The assigned project manager works with the involved parties who are known as project stakeholders in order to fully determine how to measure success once its completed. The stakeholders are oftentimes the ones who are funding the project. This gives them an overriding need to know what is happening. This knowledge is necessary as the project scope needs to be known at the beginning.

This will usually include the project goals, the budget, the timelines and any other types of variables that can then be used for the measurement of success at the final closing phase (Reynolds & McDonough, 2011). This is similar to the concept of the embryonic phase where the project is being conceived combined with the selection of leadership selection ("Project management," 2011). The planning phase is the phase where the project manager does the groundwork of the project.

Here, the project managers usually creates a specific list of things that have to happen in order for project goal or goals to be met successfully. This list should be made of identifiable steps that can be documented in the form of tasks. Often, project managers choose to come up with the project tasks manually on paper with an old-fashioned brainstorming session, such as working with sticky notes where they systematically lay out the tasks so that they can see them in the context of the total picture.
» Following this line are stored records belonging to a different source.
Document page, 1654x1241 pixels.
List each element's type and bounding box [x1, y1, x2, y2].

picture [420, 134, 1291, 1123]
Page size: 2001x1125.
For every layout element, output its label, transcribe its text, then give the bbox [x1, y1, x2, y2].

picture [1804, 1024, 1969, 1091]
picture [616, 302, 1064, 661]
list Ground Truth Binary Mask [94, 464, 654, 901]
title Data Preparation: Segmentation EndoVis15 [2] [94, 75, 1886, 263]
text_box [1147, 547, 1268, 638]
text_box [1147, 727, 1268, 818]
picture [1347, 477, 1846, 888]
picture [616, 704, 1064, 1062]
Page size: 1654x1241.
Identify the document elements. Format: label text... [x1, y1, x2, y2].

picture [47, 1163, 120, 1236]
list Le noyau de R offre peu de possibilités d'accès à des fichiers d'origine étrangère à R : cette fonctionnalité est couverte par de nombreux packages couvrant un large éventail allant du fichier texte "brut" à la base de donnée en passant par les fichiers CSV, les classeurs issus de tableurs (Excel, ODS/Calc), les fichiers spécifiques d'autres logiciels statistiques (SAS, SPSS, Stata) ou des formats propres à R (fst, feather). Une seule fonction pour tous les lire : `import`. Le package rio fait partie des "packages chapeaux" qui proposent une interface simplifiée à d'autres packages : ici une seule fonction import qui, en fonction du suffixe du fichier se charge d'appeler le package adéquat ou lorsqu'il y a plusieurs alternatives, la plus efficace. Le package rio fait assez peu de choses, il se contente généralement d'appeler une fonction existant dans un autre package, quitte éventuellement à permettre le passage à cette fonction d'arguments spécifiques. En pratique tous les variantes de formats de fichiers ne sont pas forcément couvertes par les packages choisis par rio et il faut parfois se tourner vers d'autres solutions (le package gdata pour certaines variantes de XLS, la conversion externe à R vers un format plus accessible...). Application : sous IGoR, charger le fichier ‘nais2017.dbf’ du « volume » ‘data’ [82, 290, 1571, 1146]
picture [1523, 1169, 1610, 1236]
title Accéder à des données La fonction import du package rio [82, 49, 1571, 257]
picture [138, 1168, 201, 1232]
Sometimes they will use management systems software to streamline the process when there are time constraints and limitations on available personnel to work on the project (Reynolds & McDonough, 2011). This encompasses many of the same attributes and the line management phase where the project is accepted and commitment is made by the management and the organization ("Project management," 2011). During the execution phase, the plan is put in motion. In more modern projects, the project management tracking software pays off well.

The project management software pays off by helping smaller, leaner teams do more with less, especially during such an active phase of the project timeline where the manager when they are incredibly busy. Such a software package allows the manager to have effective command and control of the project (Reynolds & McDonough, 2011). The life-cycle phase encompasses the execution and monitoring phase ("Project management," 2011). This leads into the monitoring phase, but it is necessary to caution that distinction between execution and this phase.

In the phases of project management, the execution and monitoring and Controlling can be mistaken to be one and the same. While very closely related, it may be necessary to jump back to phase three at this time in order to revisit the planning, especially if things go wrong or to take a moment to coordinate the various phases (not necessarily functioning simultaneously). In phase four, it is important to check that all is going according to plan.

It would almost seem that the phase should be considered coordination, as opposed to command in phase three. Again, they go hand in hand, but are distinctive and represent different hands (Reynolds & McDonough, 2011). In this phase, the project manage will use the project management software will to provide detailed summary reports of about the various parts of the project. Good software can save you a lot of time as well as money during phase five. These reports will be necessary for reports to the stakeholders that bankrolled.